The heating and cooling system that it designed for the new $15 million Naches Valley Elementary School, for example, is coupled to an aquifer, which makes for a highly efficient heat pump system.
“We don’t take a cookie cutter approach,” Meulink says. “We come into a project and look at budgets and what (clients) are looking for, and we try to come up with a system that’s going to save most energy and the most money as a result.”
About 30 percent of MSI Engineers’ active projects are private commercial and industrial projects. Most of the rest are grouped into state, federal, health care, and higher education projects.
That ratio changes over the years, Meulink says.
Early on, the firm was a leader in engineering projects for telecommunications clients. When the bottom dropped out of that industry, the firm turned to schools, which became its bread and butter, Meulink says.
“We wanted to be more diversified, and we were able to spread into health care, industrial, and other sectors,” he says. “The last thing we want to do is contract. Finding people and grooming them is very difficult. I don’t want any of them to go away.”

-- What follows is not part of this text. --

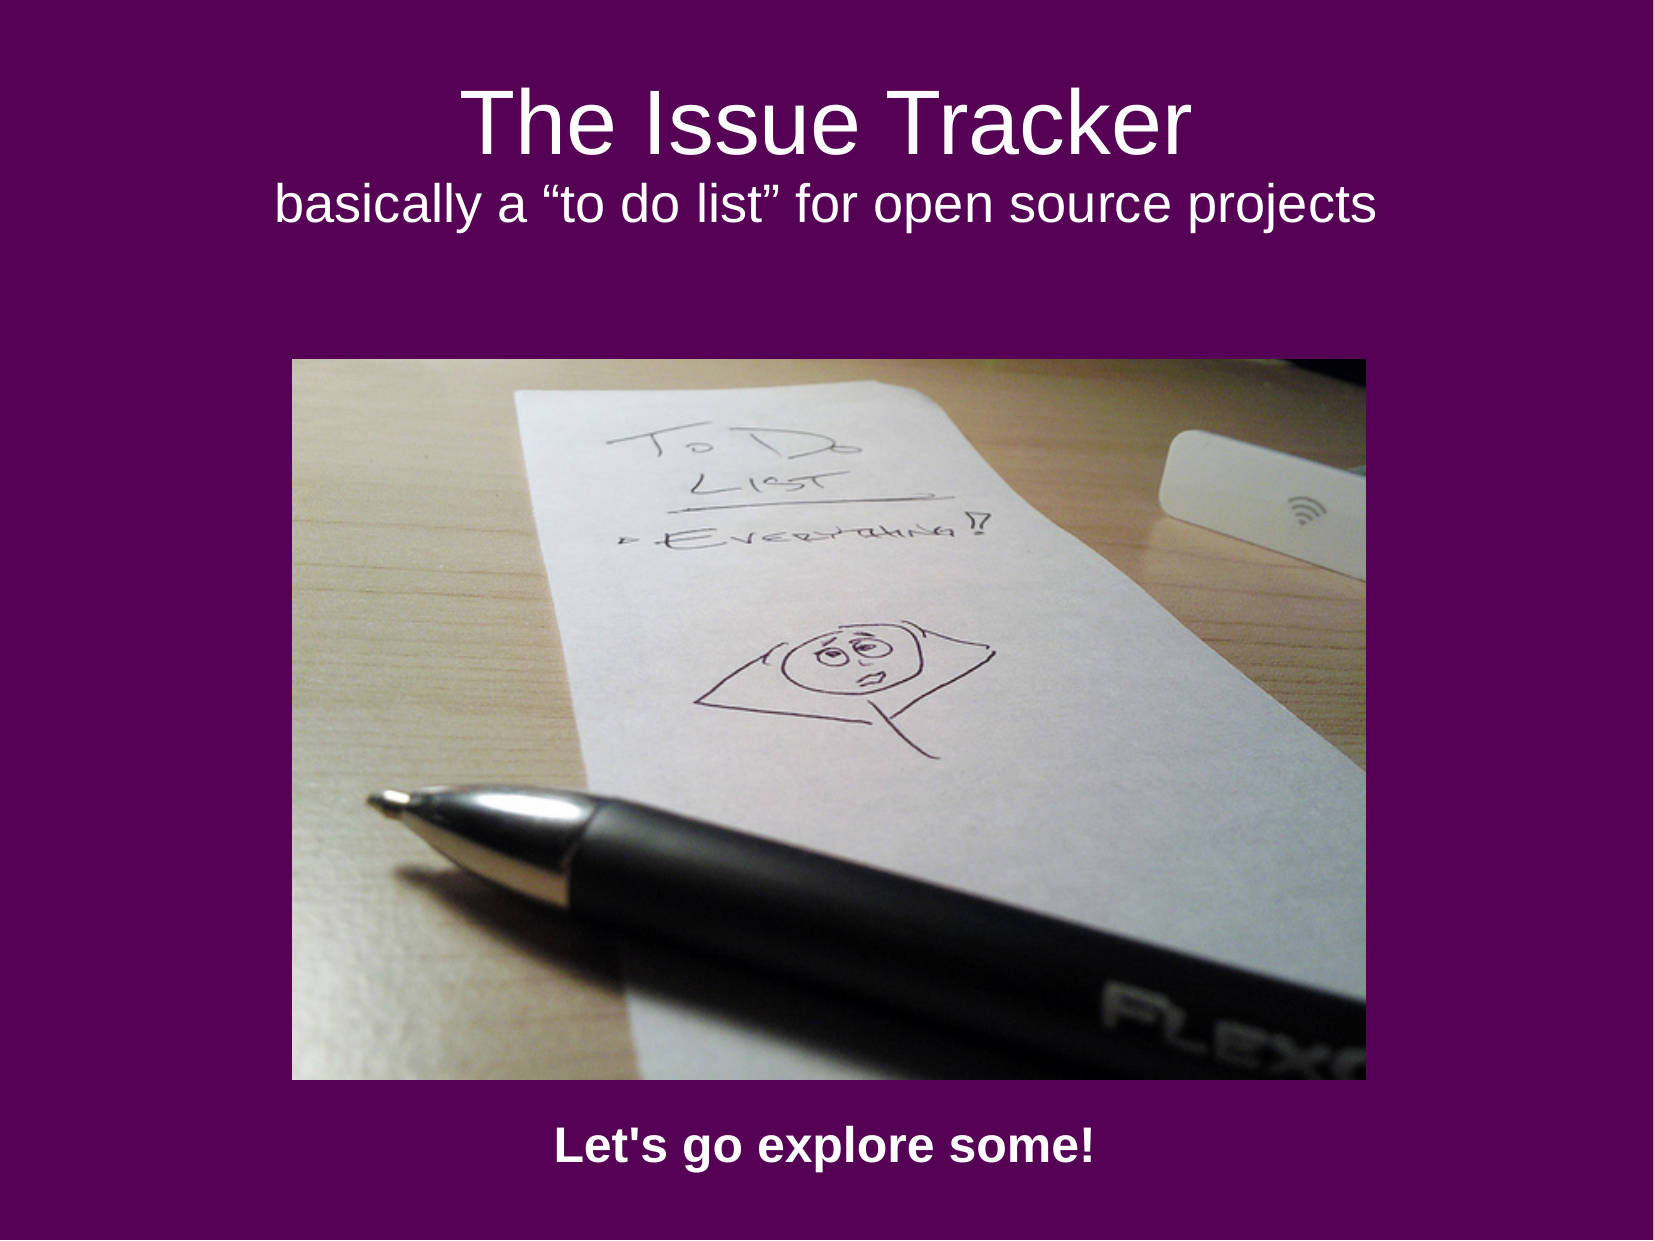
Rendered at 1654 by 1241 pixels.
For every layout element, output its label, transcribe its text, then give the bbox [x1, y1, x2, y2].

text_box Let's go explore some! [300, 1110, 1351, 1181]
picture [292, 359, 1366, 1080]
title The Issue Tracker basically a “to do list” for open source projects [82, 49, 1571, 257]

Johnston says the firm nurtures a creative and collaborative culture and environment in which people want to come to work.
When it comes to recruiting talent, the firm tends to look for engineers who are less than five years out of school. They work with the firm’s senior engineers who teach the craft of engineering, she says.
Meulink adds, “If you do a good job, the phone will ring, we’ll get more work, and the business will take care of itself.”